* _Text excerpt_
2. Appointment of Agent
(2.1) Appointment of agent. Seller appoints Finematter as its agent to perform the Services and is authorised to:
(a) list and promote the Products on the Marketplace;
(b) negotiate and conclude contracts for the sale of the Products to Customers;
(c) invoice Customers and collect payment for the Products;
(d) provide customer support services;
(e) provide Product support services;
(f) and process returned Products.
(2.2) Sales Contract. When a Customer purchases one or more Products via the Marketplace, Customer is purchasing them from the Seller. The purchase of Products is subject to the Finematter Terms and Conditions which are incorporated into the contract between Customer and Seller ('Sales Contract'). Each order for Products accepted by Finematter on Seller's behalf shall constitute a new contract incorporating the Finematter Terms and Conditions.
3. Seller responsibilities
(3.1) Seller & Product Information. The Seller shall ensure that: (i) all Seller Information; and (ii) all Product Information and details of the Product(s) on the Finematter Dashboard, are and remain true, accurate, up to date, and complete at all times. The Seller must promptly update such information whenever changes occur, and in any event no later than five (5) days following any request from Finematter or any matter requiring an update.
(3.2) Lead times The Seller shall, where applicable, clearly state on the relevant Product Page that a Product is made-to-order, and must display the corresponding delivery timeframe.
(3.3) Hallmarking responsibility. Seller shall be responsible for ensuring the Product(s) fulfilled bear the necessary hallmarks for said Products to be legally sold and shipped to the Customer.
(3.4) Fulfilment. Upon receipt of a Customer Order, the Seller shall:
(a) accept any orders received in the Finematter Dashboard within 24 hours;
(b) ensure the Purchased Product(s) are made available for dispatch within the following timeframes:
(i) for Products described on the Marketplace as "in-stock", within 24 hours of receiving a sale confirmation notification from Finematter;
(ii) or for Products described on the Marketplace as "made-to-order", within the timeframe specified in advance by Seller or agreed with the Customer on a case by case basis;
(c) pack the Purchased Product(s) securely in the Seller’s own branded packaging;
(d) download the Shipping Label from the Finematter Dashboard and affix it to the Package;
(e) order a collection or drop off the Package with the relevant courier;
(f) and ensure the Package is sent to the Customer.

* _Listed records_
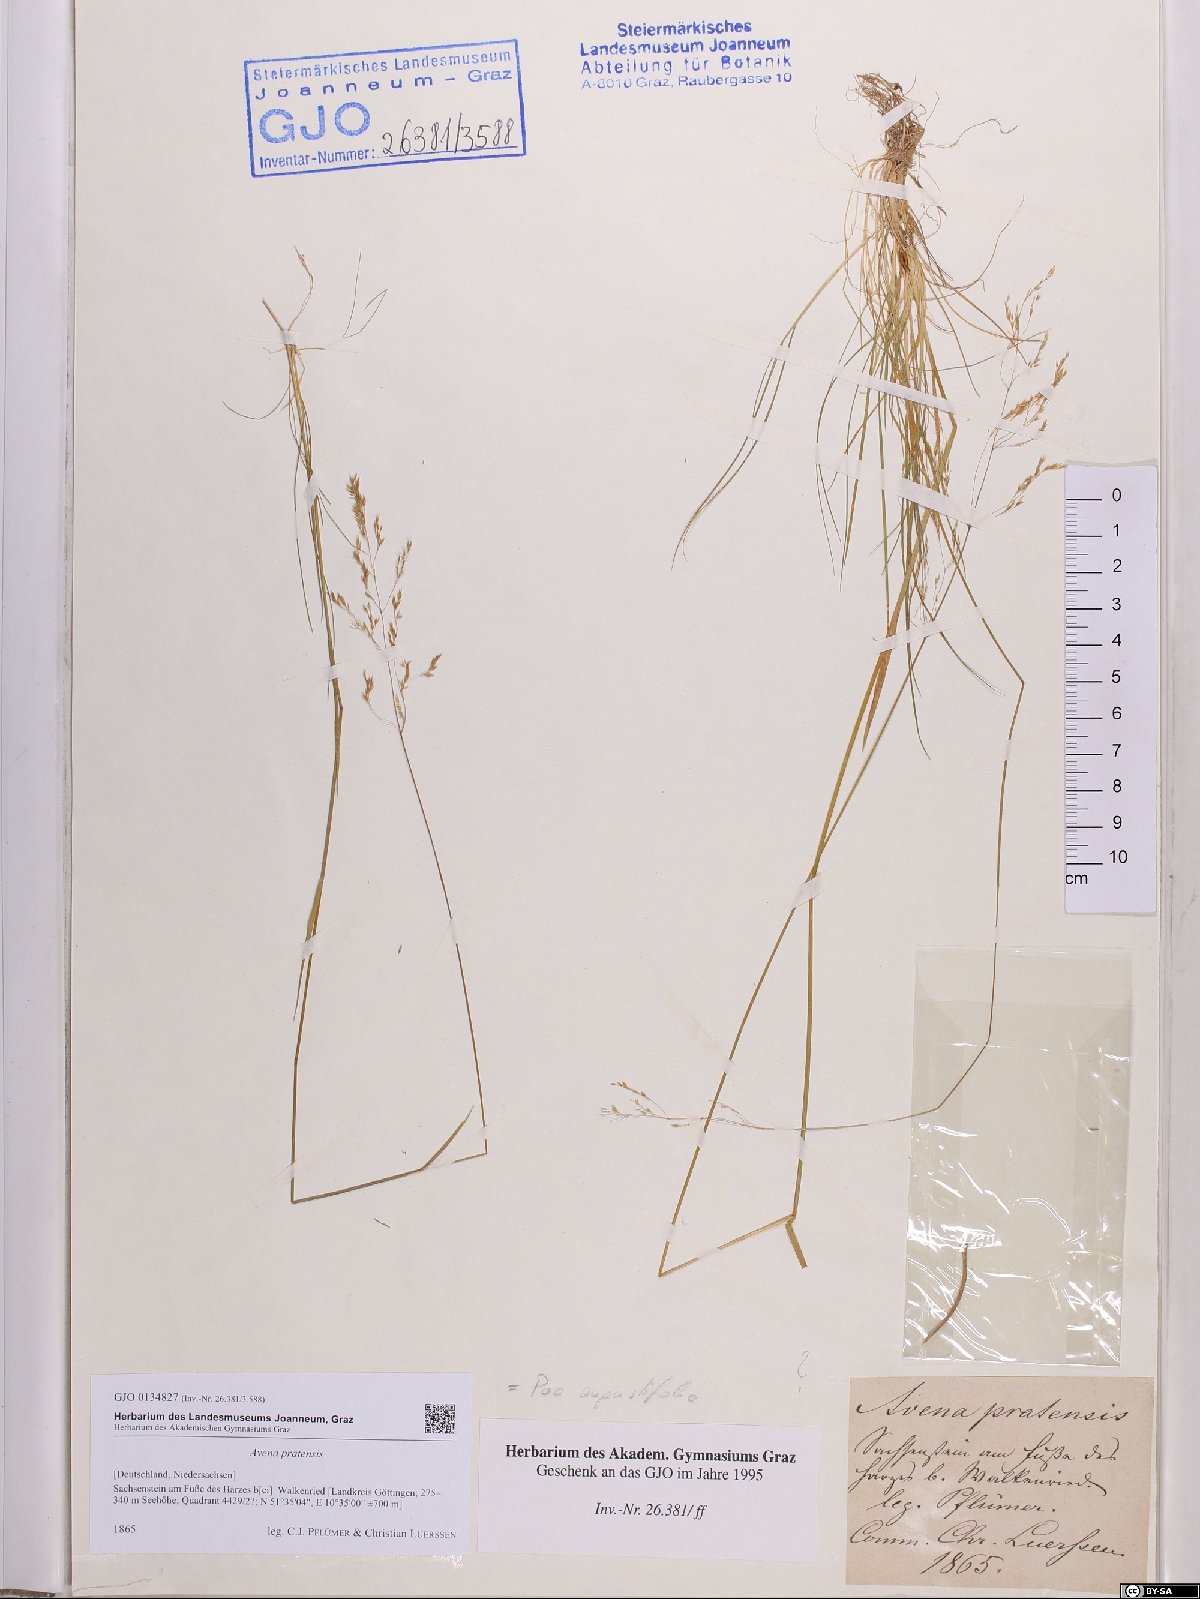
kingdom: Plantae
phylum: Tracheophyta
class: Liliopsida
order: Poales
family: Poaceae
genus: Helictochloa
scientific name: Helictochloa pratensis
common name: Meadow oat grass
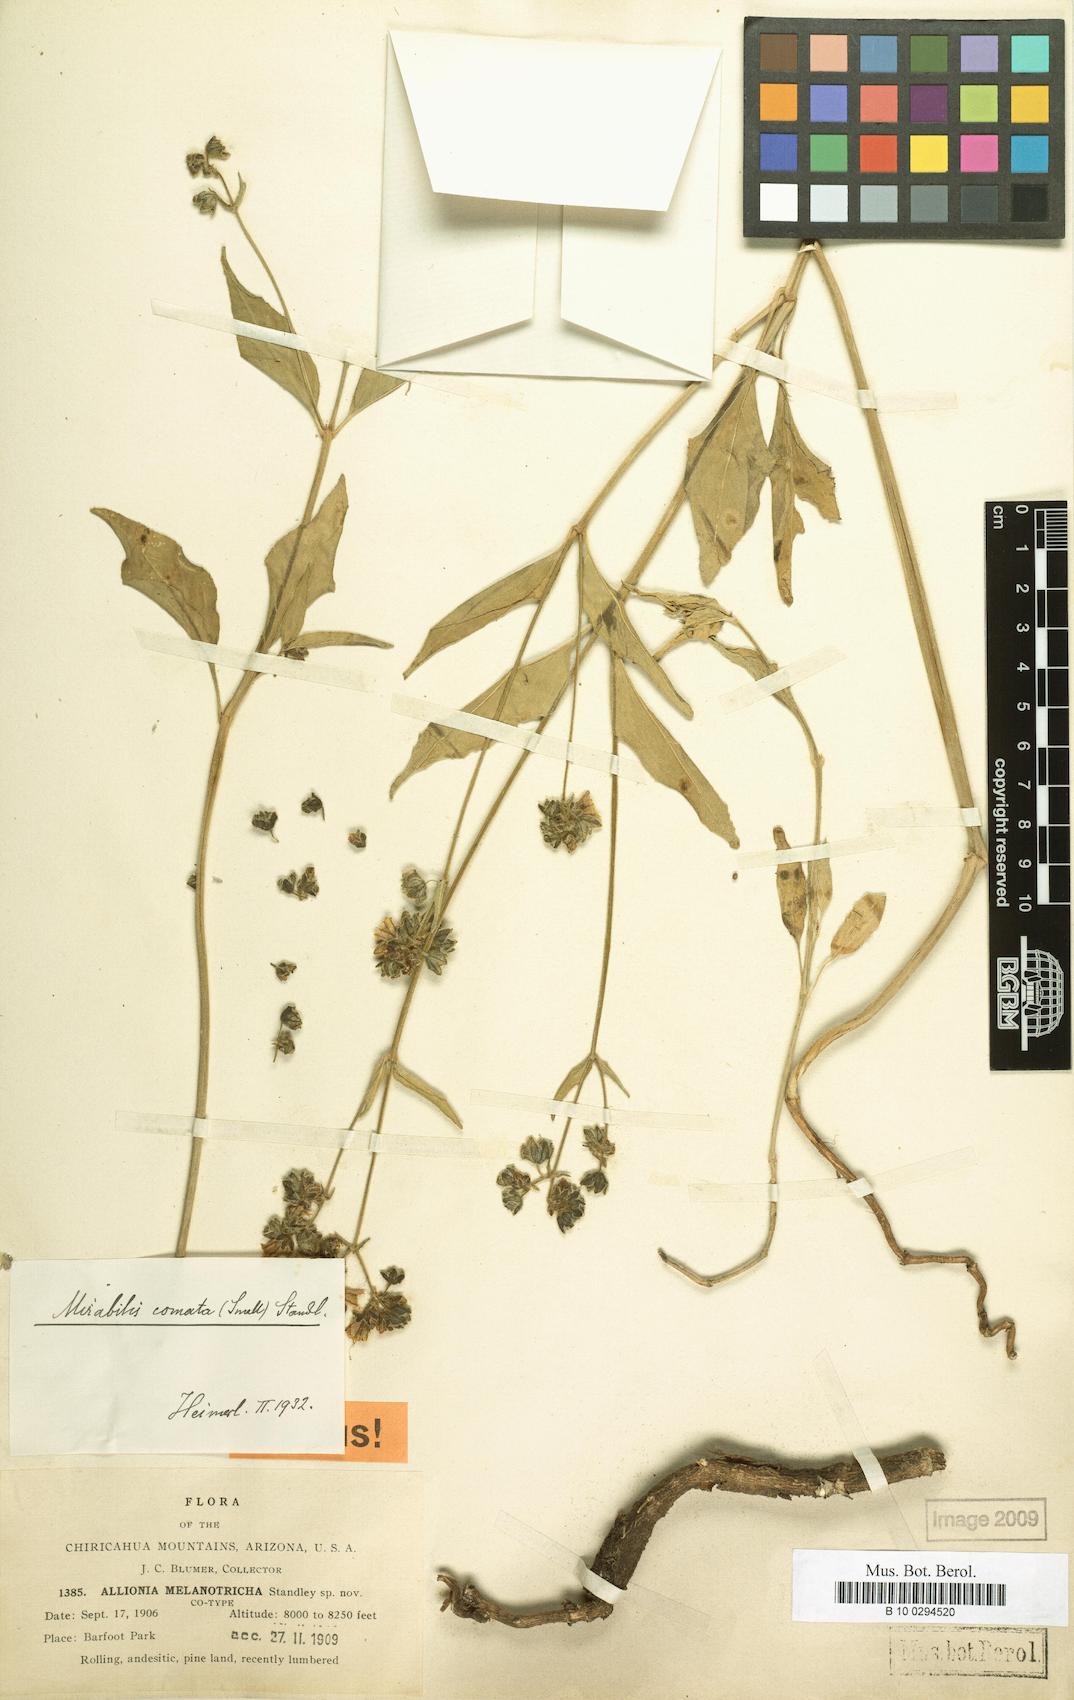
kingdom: Plantae
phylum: Tracheophyta
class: Magnoliopsida
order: Caryophyllales
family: Nyctaginaceae
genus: Mirabilis
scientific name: Mirabilis comata
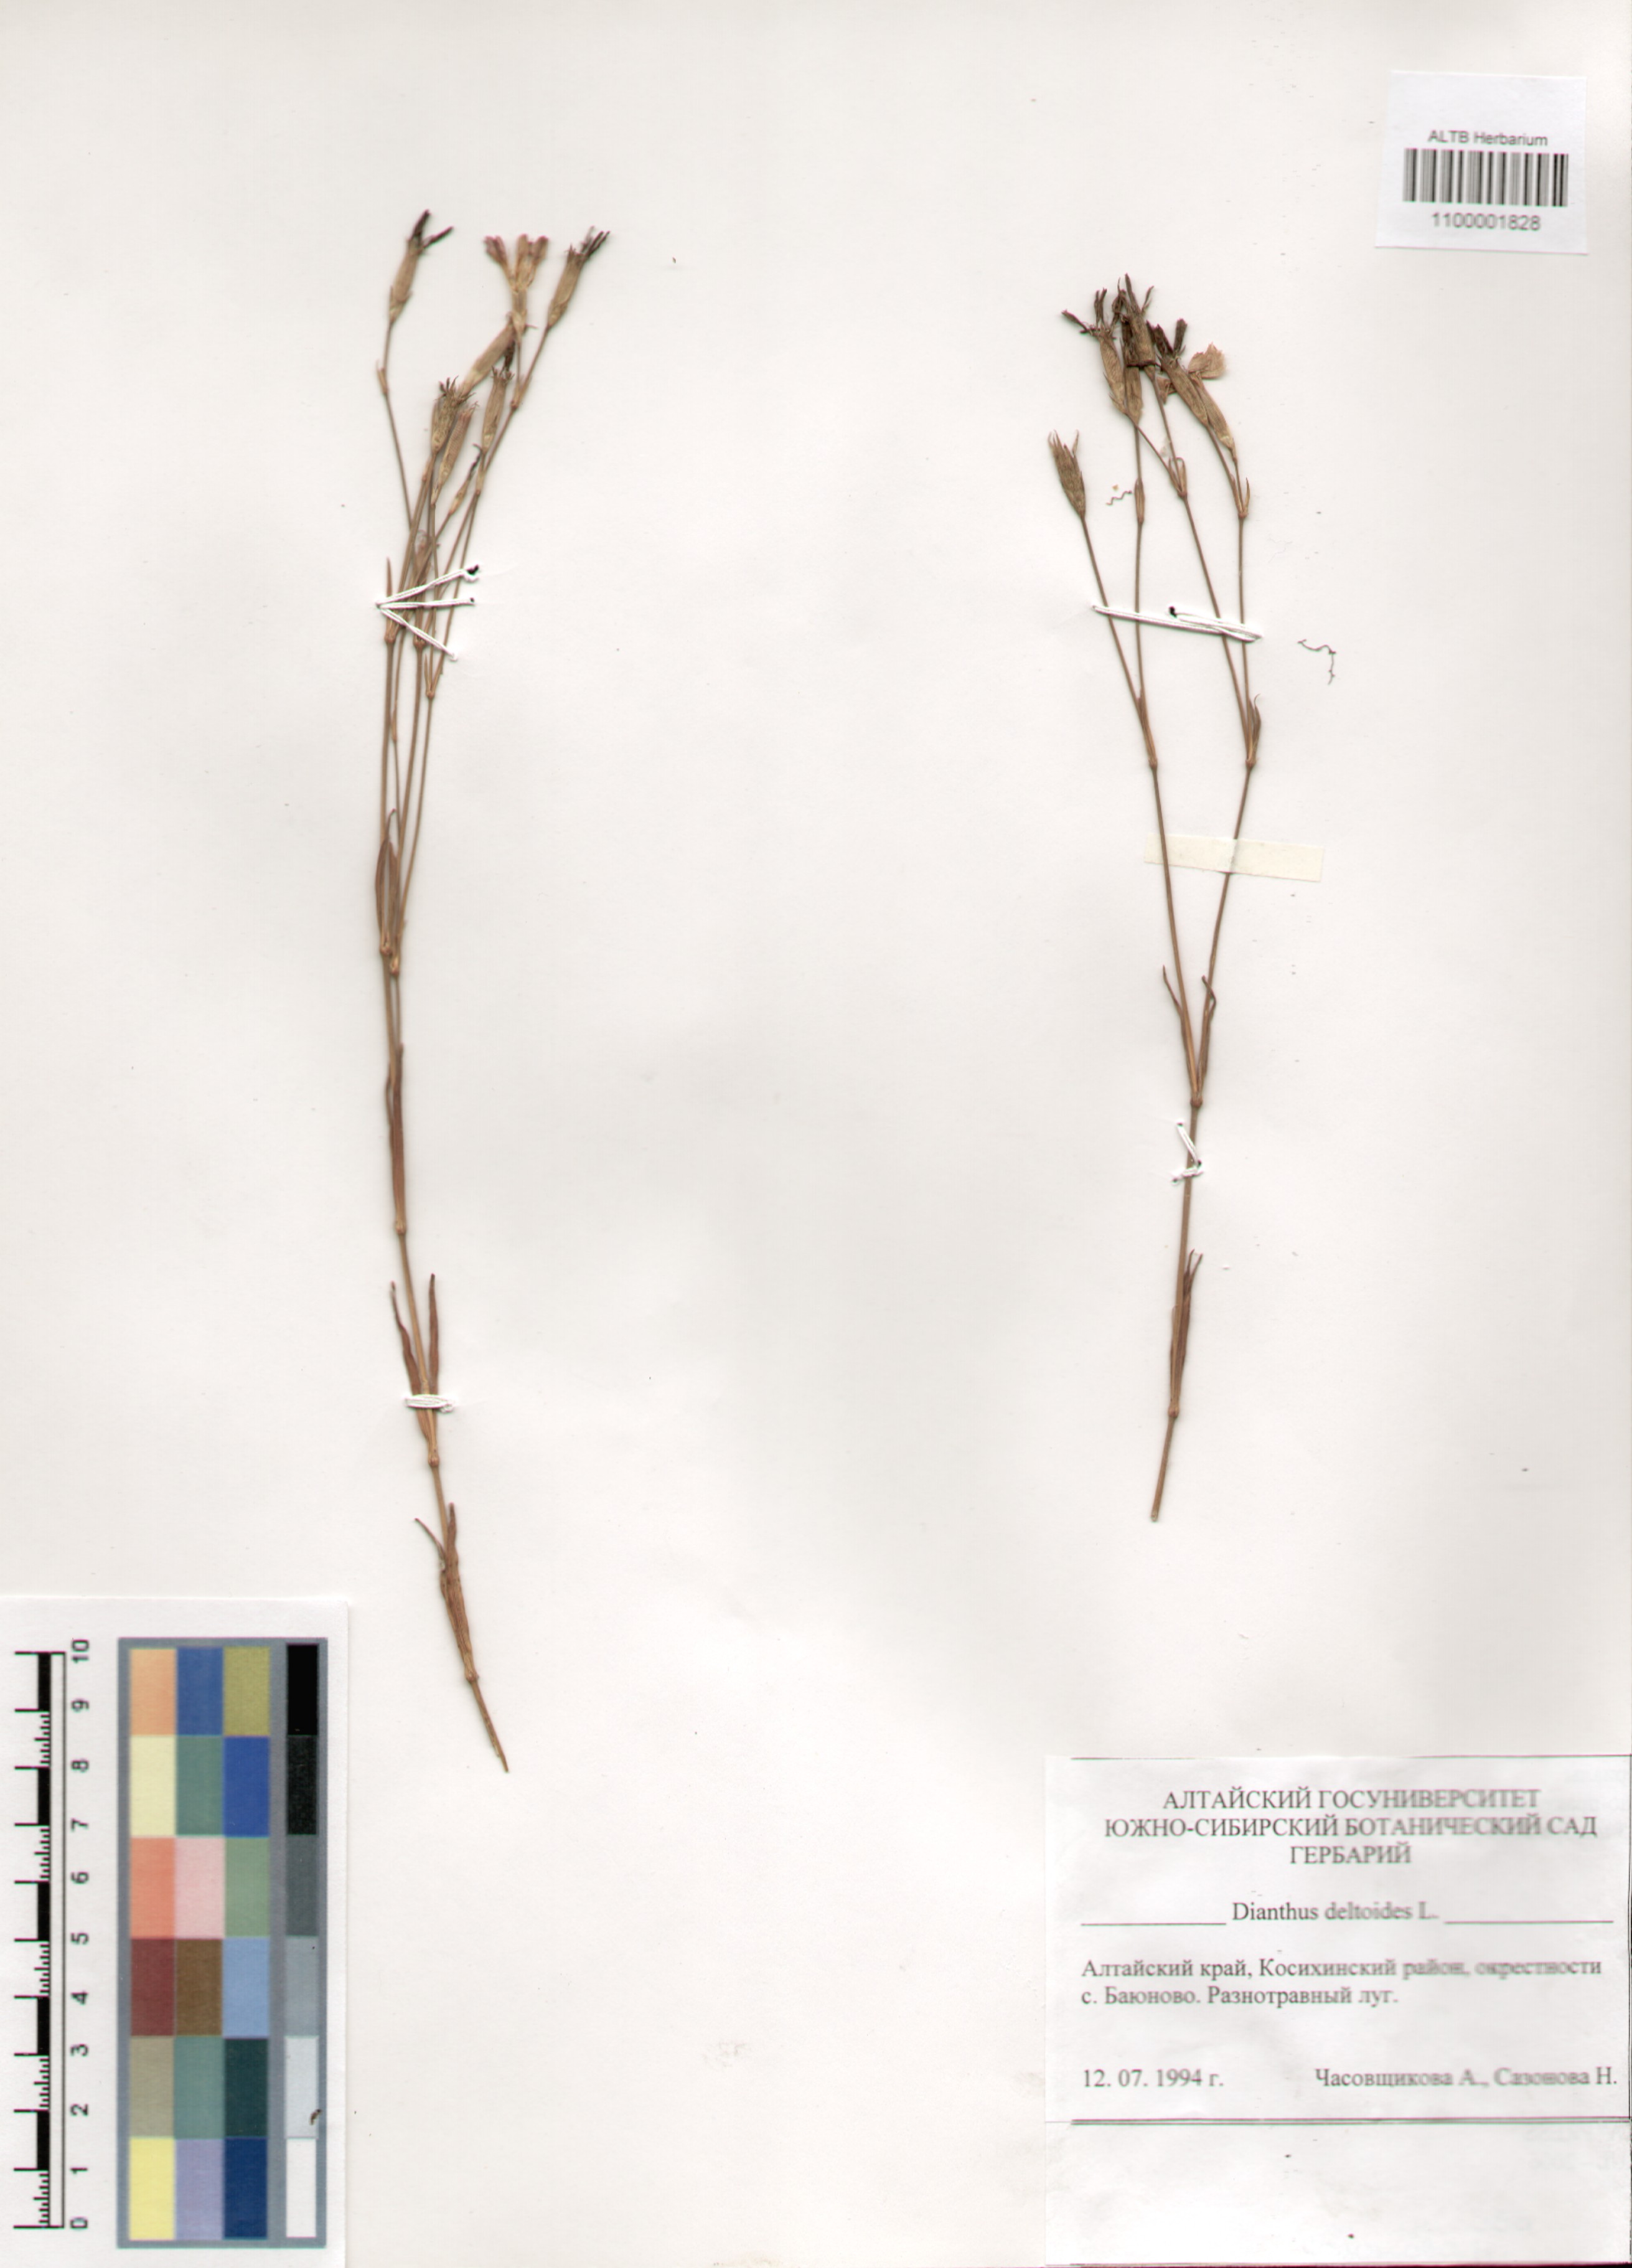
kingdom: Plantae
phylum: Tracheophyta
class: Magnoliopsida
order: Caryophyllales
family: Caryophyllaceae
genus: Dianthus
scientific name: Dianthus deltoides
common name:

* _Instructions for the task_
From the Finematter seller terms, print the stretch from "2. Appointment of" through "process returned Products." word for word.

* _In response_
2. Appointment of Agent
(2.1) Appointment of agent. Seller appoints Finematter as its agent to perform the Services and is authorised to:
(a) list and promote the Products on the Marketplace;
(b) negotiate and conclude contracts for the sale of the Products to Customers;
(c) invoice Customers and collect payment for the Products;
(d) provide customer support services;
(e) provide Product support services;
(f) and process returned Products.